I have security keys and I use PGP. Unless someone can teach me why it's not good enough for me (and "it's too hard to use" doesn't convince me, given that I actually use it fine), I won't spend hours learning how to use the new cool tools of those condescending people, just for the sake of it.
> Now, there exists a minority of extremely technical computer user for which Signal is a nonstarter (because you need a smartphone and valid phone number to enroll in the first place). > there presently isn’t really a good recommendation for private messaging that meets their constraints.
You don't need a phone number or a phone for https://haven.xx.network and there are others.
If nothing is recommended, fine, but it's simplistic to not recommend or even consider the 3-4 apps that don't have those limitations. If you didn't have time to investigate or couldn't find anything else, say so.
> If nothing is recommended, fine
You could've ended your sentence there.
Just because other apps don't have those limitations doesn't mean they also offer comparable cryptographic security.
Haven appears to be a blockchain project, built with Next.js, and doesn't appear to implement any cryptography.
If it isn't end-to-end encrypted, it's not in the same league.
For emails, there's autocrypt which works great. You don't have to deal with managing keys anymore
use libsodium directly, like this[1].
I don't understand the issue with encrypted emails. Is Proton Mail not secure?
"Is _____ not secure?"
What. is. your. threat. model?
I genuinely wonder for ProtonMail (and anything web-based, really): isn't it a fact that if I use ProtonMail, my browser will download and execute a client every time? In the sense that I don't actually know what code my client is running. ProtonMail could totally decide to serve me a client that actually leaks data, and I would not know it unless I somehow save and audit the client every. single. time.

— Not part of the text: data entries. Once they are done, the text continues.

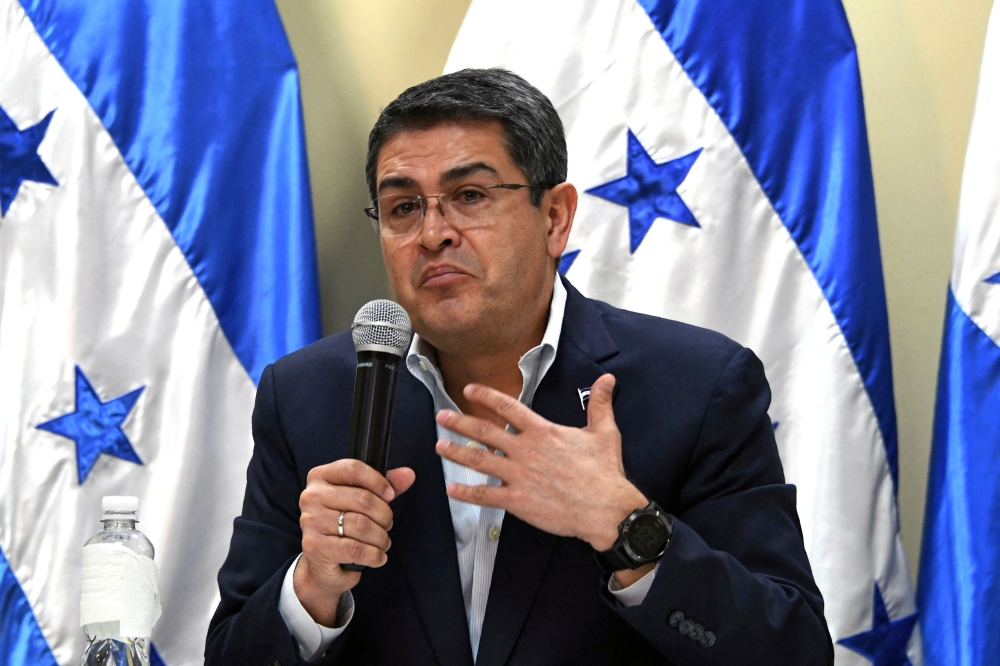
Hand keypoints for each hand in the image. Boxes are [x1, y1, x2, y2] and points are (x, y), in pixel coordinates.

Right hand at [294, 460, 415, 625]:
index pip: (353, 468)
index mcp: (320, 477)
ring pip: (361, 525)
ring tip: (383, 541)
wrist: (322, 563)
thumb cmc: (342, 525)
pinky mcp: (314, 546)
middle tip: (387, 524)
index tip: (390, 495)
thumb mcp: (363, 501)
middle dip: (384, 515)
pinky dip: (374, 555)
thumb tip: (408, 474)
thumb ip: (385, 485)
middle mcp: (311, 496)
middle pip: (362, 498)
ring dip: (381, 537)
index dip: (378, 481)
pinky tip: (378, 556)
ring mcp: (311, 521)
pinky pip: (356, 548)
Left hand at [434, 373, 646, 552]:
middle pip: (484, 431)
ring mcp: (518, 475)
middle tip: (441, 417)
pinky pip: (485, 495)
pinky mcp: (517, 501)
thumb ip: (600, 404)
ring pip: (479, 460)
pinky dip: (466, 492)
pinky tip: (452, 489)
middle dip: (459, 422)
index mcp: (542, 431)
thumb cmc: (604, 472)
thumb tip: (607, 379)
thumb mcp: (604, 432)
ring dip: (456, 452)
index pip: (507, 406)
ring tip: (439, 446)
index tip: (469, 389)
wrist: (605, 509)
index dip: (485, 396)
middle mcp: (525, 450)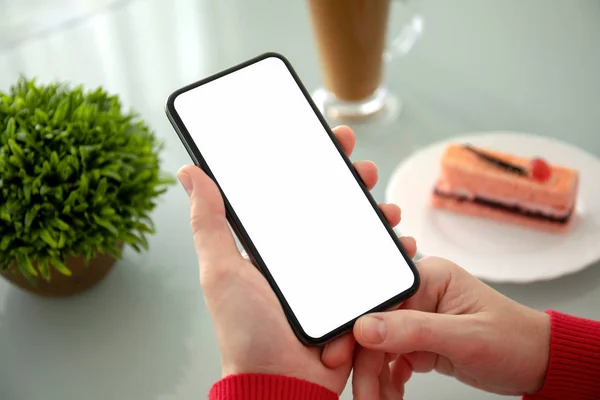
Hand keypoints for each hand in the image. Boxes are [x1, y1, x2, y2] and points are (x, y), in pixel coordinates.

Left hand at [177, 125, 417, 394]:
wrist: (280, 383)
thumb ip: (209, 222)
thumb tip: (190, 172)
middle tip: (361, 167)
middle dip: (351, 182)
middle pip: (332, 207)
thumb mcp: (221, 270)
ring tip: (384, 206)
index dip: (313, 163)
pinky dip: (393, 252)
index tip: (329, 140)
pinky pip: (378, 268)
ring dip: (376, 213)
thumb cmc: (246, 332)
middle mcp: (304, 256)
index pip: (295, 192)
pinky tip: (401, 241)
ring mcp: (332, 276)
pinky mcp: (354, 297)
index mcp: (275, 245)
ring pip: (360, 233)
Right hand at [352, 256, 550, 398]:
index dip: (356, 328)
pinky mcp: (420, 340)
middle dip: (365, 363)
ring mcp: (418, 318)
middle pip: (375, 326)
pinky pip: (392, 358)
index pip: (380, 300)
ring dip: (375, 376)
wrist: (537, 363)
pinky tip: (390, 393)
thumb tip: (365, 328)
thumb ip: (414, 330)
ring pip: (380, 347)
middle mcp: (419, 295)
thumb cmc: (514, 340)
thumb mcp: (465, 337)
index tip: (339, 357)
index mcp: (429, 278)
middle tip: (362, 393)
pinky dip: (388, 379)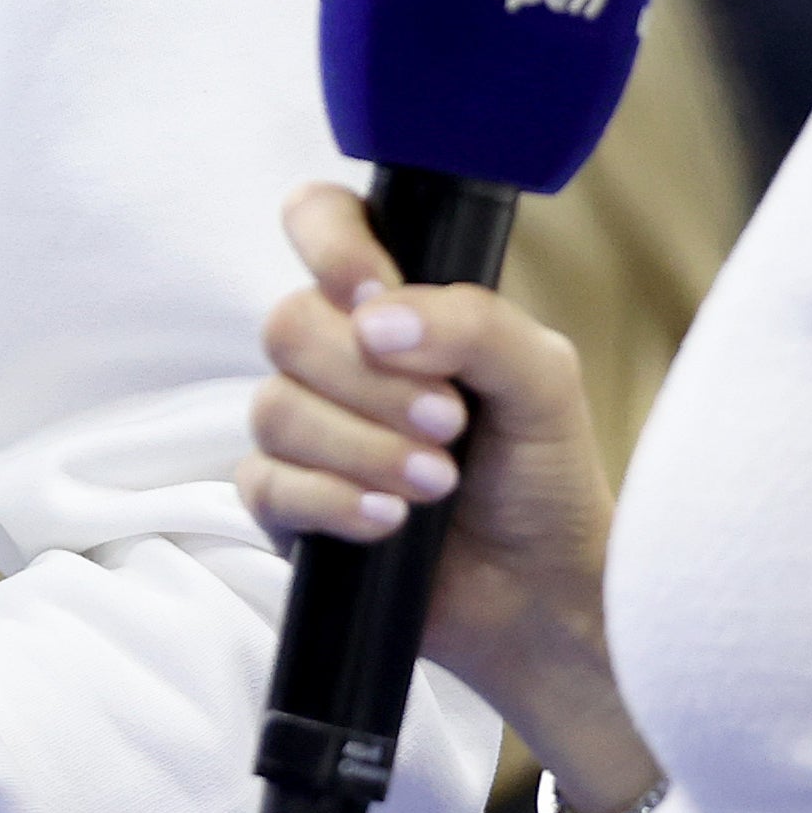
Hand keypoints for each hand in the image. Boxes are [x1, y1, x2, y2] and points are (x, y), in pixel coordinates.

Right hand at [236, 181, 651, 803]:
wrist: (546, 592)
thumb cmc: (545, 473)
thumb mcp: (543, 377)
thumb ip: (473, 322)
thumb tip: (374, 317)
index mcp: (397, 302)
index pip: (322, 220)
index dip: (328, 241)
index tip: (374, 291)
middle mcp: (340, 357)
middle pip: (289, 323)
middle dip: (371, 380)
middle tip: (450, 422)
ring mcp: (308, 431)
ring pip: (274, 407)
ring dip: (362, 446)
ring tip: (437, 483)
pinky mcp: (289, 506)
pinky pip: (264, 484)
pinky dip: (331, 499)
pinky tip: (389, 521)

If I use e.g. Signal, I can of course build it from sources I trust, or download it from the Play Store and trust that Google won't send me a modified version of it (at least it seems less likely and harder to pull).
Am I wrong in considering that web-based clients cannot really be considered secure?
Assuming full security, on Signal someone can also copy and paste my message, just as on Proton Mail they can forward it. I don't see any difference.
From the article:
> Finally, miss me with the “but someone can screenshot Signal” genre of objections.
> As Latacora noted, people accidentally fuck up PGP all the time! It’s very easy to do.
> Conversely, you have to deliberately leak something from Signal.
Ok. I read it without paying attention. Sorry. I got lost in the translation.
Do cryptographers really have to keep saying things like "PGP sucks shit" and give the impression that the author was completely stupid?
The author wrote this in 1991 and humbly called it "pretty good privacy". 30 years later, kids say "it sucks shit" and call their stuff "actually good encryption", hinting that they believe they are so much better than the PGP author more than 3 decades ago.
I don't know, can we show some respect, or is it too much to ask?
The blog post did not attack the people that created it in 1991. It criticizes what we have today.
What we have today is a mess of legacy cruft that is still heavily evangelized by people that don't know better.
Enough with tradition. Enough with reverence for the past. What matters more is what's the better solution. If we continue to insist on this veneer of "respect", it will just make the PGP evangelists think they're in the right.
> It criticizes what we have today.
I understand that. But the tone does feel very condescending to me. And this article is not isolated in that sense.
Let me just give one example from another article of this blog:
> But before I do, a quick reminder that me criticizing XMPP+OMEMO isn’t an endorsement of weird or stupid alternatives, like using PGP.
I don't know, if I was the PGP author, it would not make me feel good.
The PGP author doesn't read furry blogs.